Dans notre régime socialo-capitaliste non seulement nous avons droit à la vie, mais vivre le plus longtemps possible est un devoir. Nous le revendiquons sous prétexte de droits de l'homme, mais en réalité, chaque mort constitue la perte d'un consommateur qui participe à l'enrichissement collectif. Si je mourais aujourd'hui, de combien de cannes, de marchettes et de soins de santé lucratifs priverais-je mes concitoyens ? Mais là encore, une révolution s'annonce.

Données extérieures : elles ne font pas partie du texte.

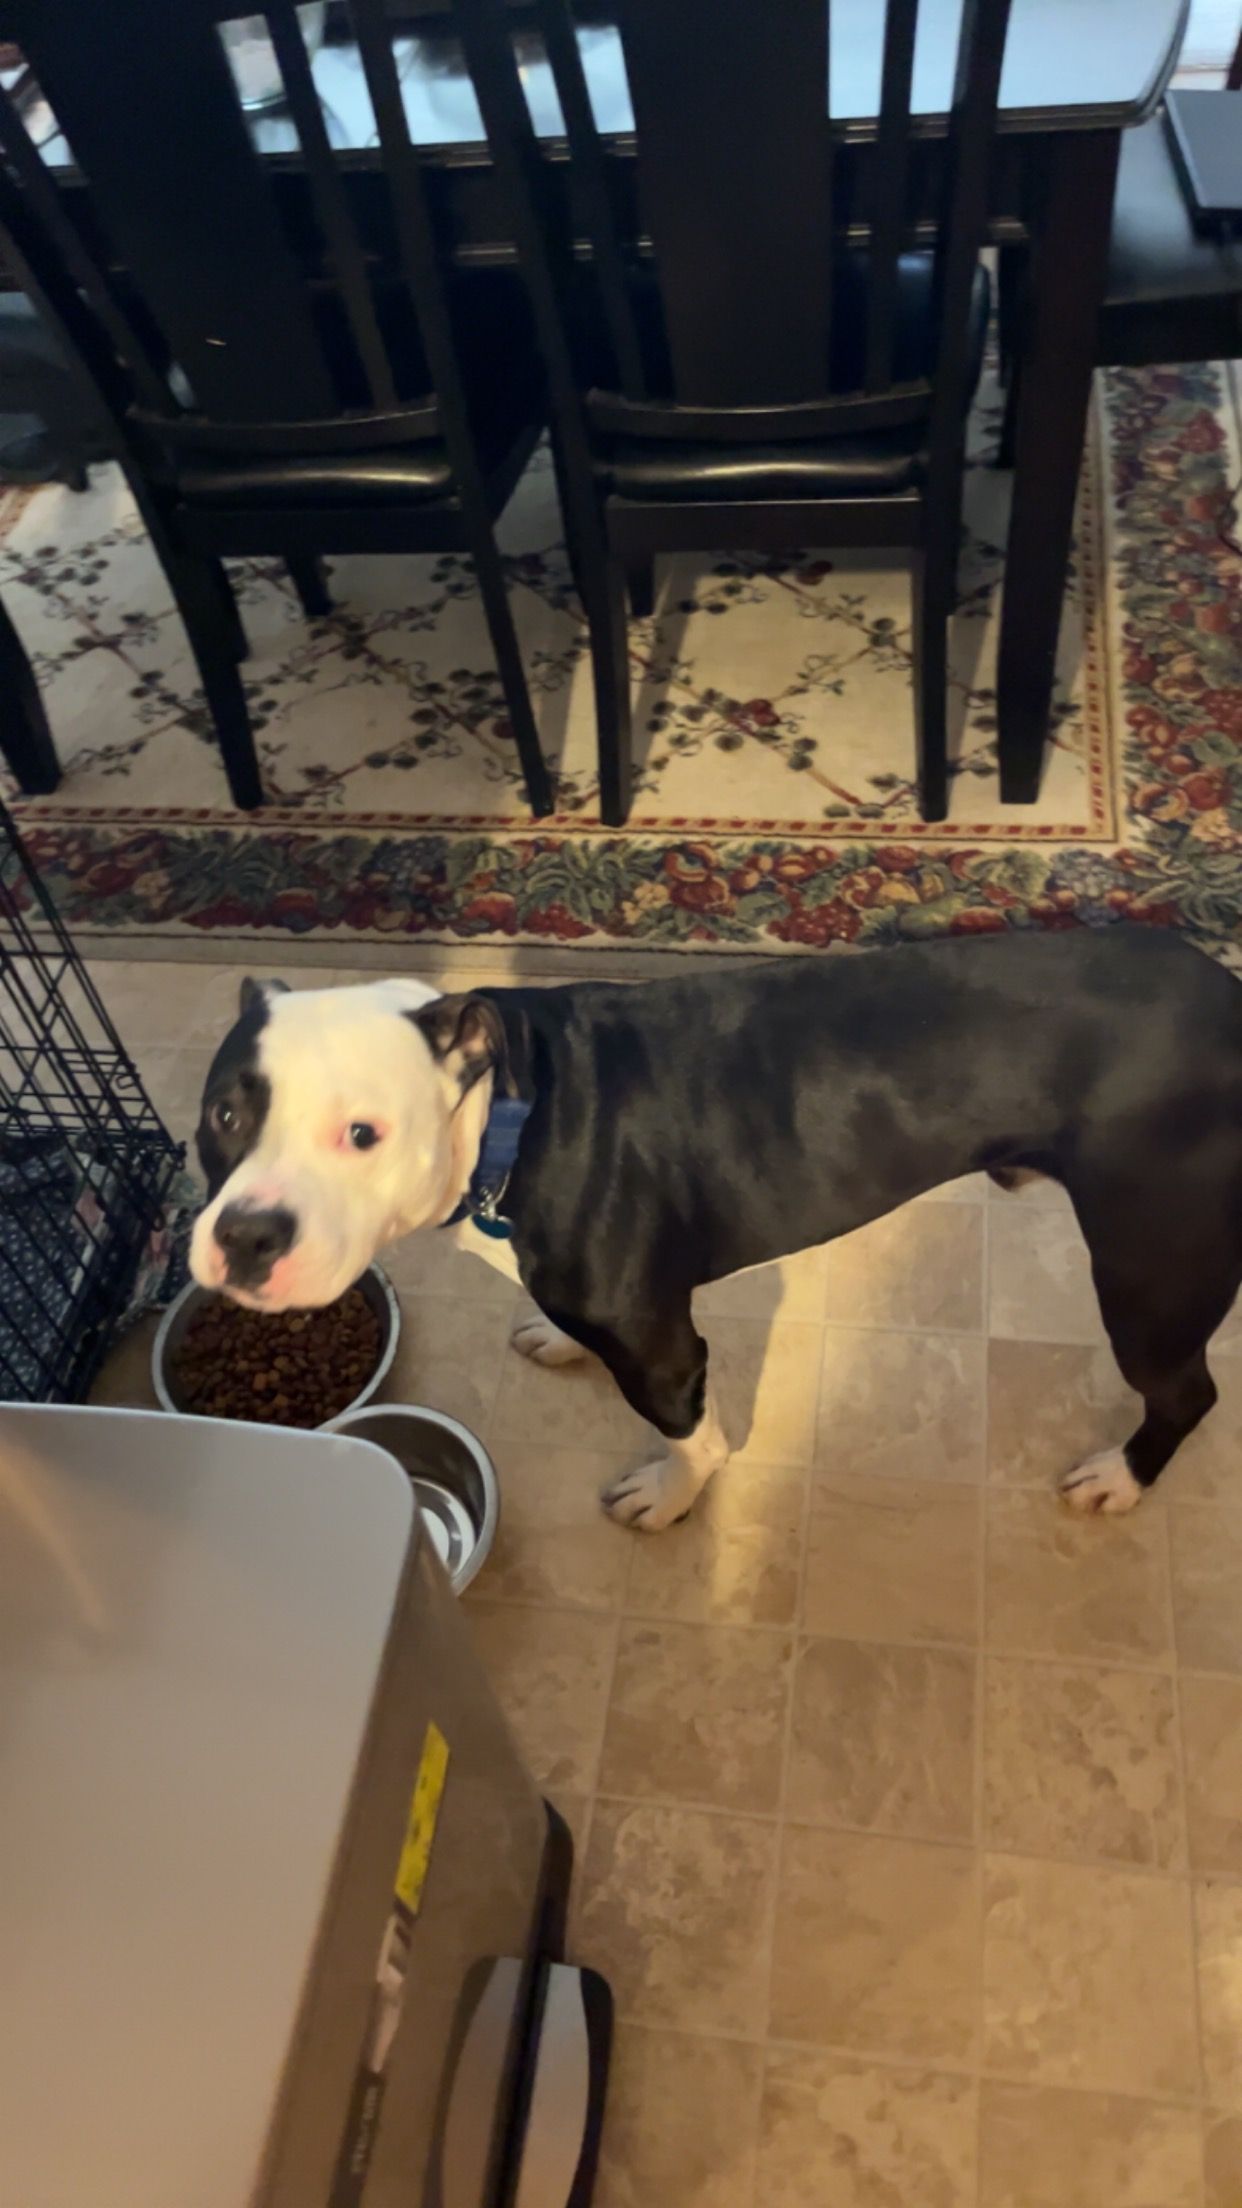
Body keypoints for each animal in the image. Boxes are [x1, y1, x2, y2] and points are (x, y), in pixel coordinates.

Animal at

Le dernier secteur à conquérir reste la mort, désormais prise en charge par l'État. Depuis le 17 juin 2016, le Québec a adopté la Loi sur l'aide à mourir. Date historique, notez-le bien ; aucune révolution n'aura davantage d'impact sur nos vies. Nous n'avons pas encore mesuré l'ampleur de la liberté qui s'ouvre à nous. Nous avançons doucement vers la fin heureuse idéalisée par le brillant auteur d'anticipation Harry Harrison, porté à l'écran dans le film Soleil vert en 1973. Nous avons gagné — non pas le paradis à la fin de nos jours —, mais le droit de mourir paisiblement loin de la frénétique quête d'héroïsme qui obsédait nos ancêtres. Si je n'ai pas choisi de venir au monde, je pourrai au moins bientôt choisir le moment où je mettrai fin à mon existence. Peut-être au fond est-ce la dernière liberté qui nous reste.

Sénèque disait : « Le premier bonheur serait de ne pas naître et le second, de mourir le plus rapidement possible. » Et Schopenhauer fut plus radical en écrivant : « L'unique bonheur consiste à ne pas naître. » Je sais ce que vous pensez. Puisque vous vivez dans la douceur d'une joyeuse société qui vous berce de désirs et d'assouvissements, ces maximes vous répugnent. Mais il reste encore un pas à faire. Vous le comprendrez lorsque vous arriverez en fin de vie, et vous direz comme moi :  Merci à l'État de m'aider à mourir paisiblement. Ce sera la prochaine révolution.

[1] Voir le concept de schismogenèse complémentaire de Yvon Dallaire.